Asians and Pacific islanders in US need greater prominence in research

BMJ 2010; 340 doi: (Published 07 May 2010) Cite this as: BMJ 2010;340:c2495
  1. Bob Roehr
  1. 1Washington, DC

    US researchers have called for Asian and Pacific islander groups in the United States to feature more prominently in research to help tackle health disparities.

    A May theme issue of the American Journal of Public Health hopes to provide a research cornerstone for policies and practices concerning Asians and Pacific islanders in the US. It was released at a 6 May news conference in Washington, DC.

    These groups “are inevitably represented as dots, dashes, and stars due to the small number of cases in any given study,” said Sela Panapasa, a native of Hawaii and a social researcher at the University of Michigan. She is not surprised that they are largely ignored in discussions of health disparities.

    As a whole these populations comprise 14.6 million people, about 4.5% of the US population. Over the past decade the group has grown by 23%, the fastest of any racial group. About a third of them live in California, which is often the only state that gathers usable data on them.

    But the group is fragmented along geographical, genetic, immigration, and socioeconomic lines that can hide pockets of medical need behind often higher than average group performance on scales such as education and income. For example, Asian American adults are 50% less likely to die from heart diseases than non-Hispanic white adults, but native Hawaiians and Pacific islanders are about 40% more likely than white people to be given a diagnosis of heart disease.

    Scarlett Lin Gomez, of the Cancer Prevention Institute of California, found that Vietnamese born women now living in the US are four times more likely to die of breast cancer than their US born Vietnamese counterparts. That, he says, is because of late diagnosis, in part because their doctors mistakenly believe that Asian women do not develop breast cancer and therefore are poor at recommending mammography.
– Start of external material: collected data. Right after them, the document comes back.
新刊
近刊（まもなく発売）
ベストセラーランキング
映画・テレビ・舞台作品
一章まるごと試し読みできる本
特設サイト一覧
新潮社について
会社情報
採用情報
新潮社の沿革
    Dr Gomez said, “My hope is to move beyond the individual level to acknowledge the complex multidimensional nature by which disparities do occur and then to derive an evidence base that will more fully inform policies and practices.”

    Winston Wong, a physician with Kaiser Permanente in Oakland, California, said that the health maintenance organisation has been able to completely eliminate any disparities in rates of mammography among its female Asian members. Electronic medical records with built-in prompts on such matters have been a key reason for the group’s success.
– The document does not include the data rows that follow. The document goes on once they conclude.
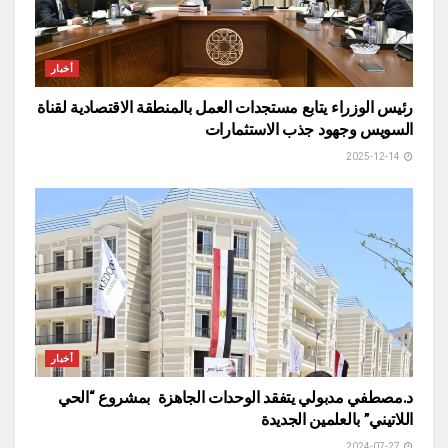
أخبار
رئيس الوزراء يتابع مستجدات العمل بالمنطقة الاقتصادية لقناة
السويس وجهود جذب الاستثمارات
2025-12-14
أخبار
د.مصطفي مدبولي يتفقد الوحدات الجاهزة بمشروع “الحي
اللاتيني” بالعلمين الجديدة
2024-07-27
    Asian and Pacific islander Americans seem to suffer discrimination at rates roughly similar to other ethnic minorities, and the stress associated with discrimination can have the same deleterious effect on health. Lack of proficiency in English can make it more difficult for immigrants to access health care, as translation services are often patchy and limited to a few languages.

    The prevalence of hepatitis B among Asians is disproportionately high, at one case in 10 people, representing roughly half the caseload in the US despite being only 4.5% of the population. Yet two thirds do not even know they are infected. Mike Honda and Judy Chu, members of Congress for California, are among those sponsoring legislation to address the problem.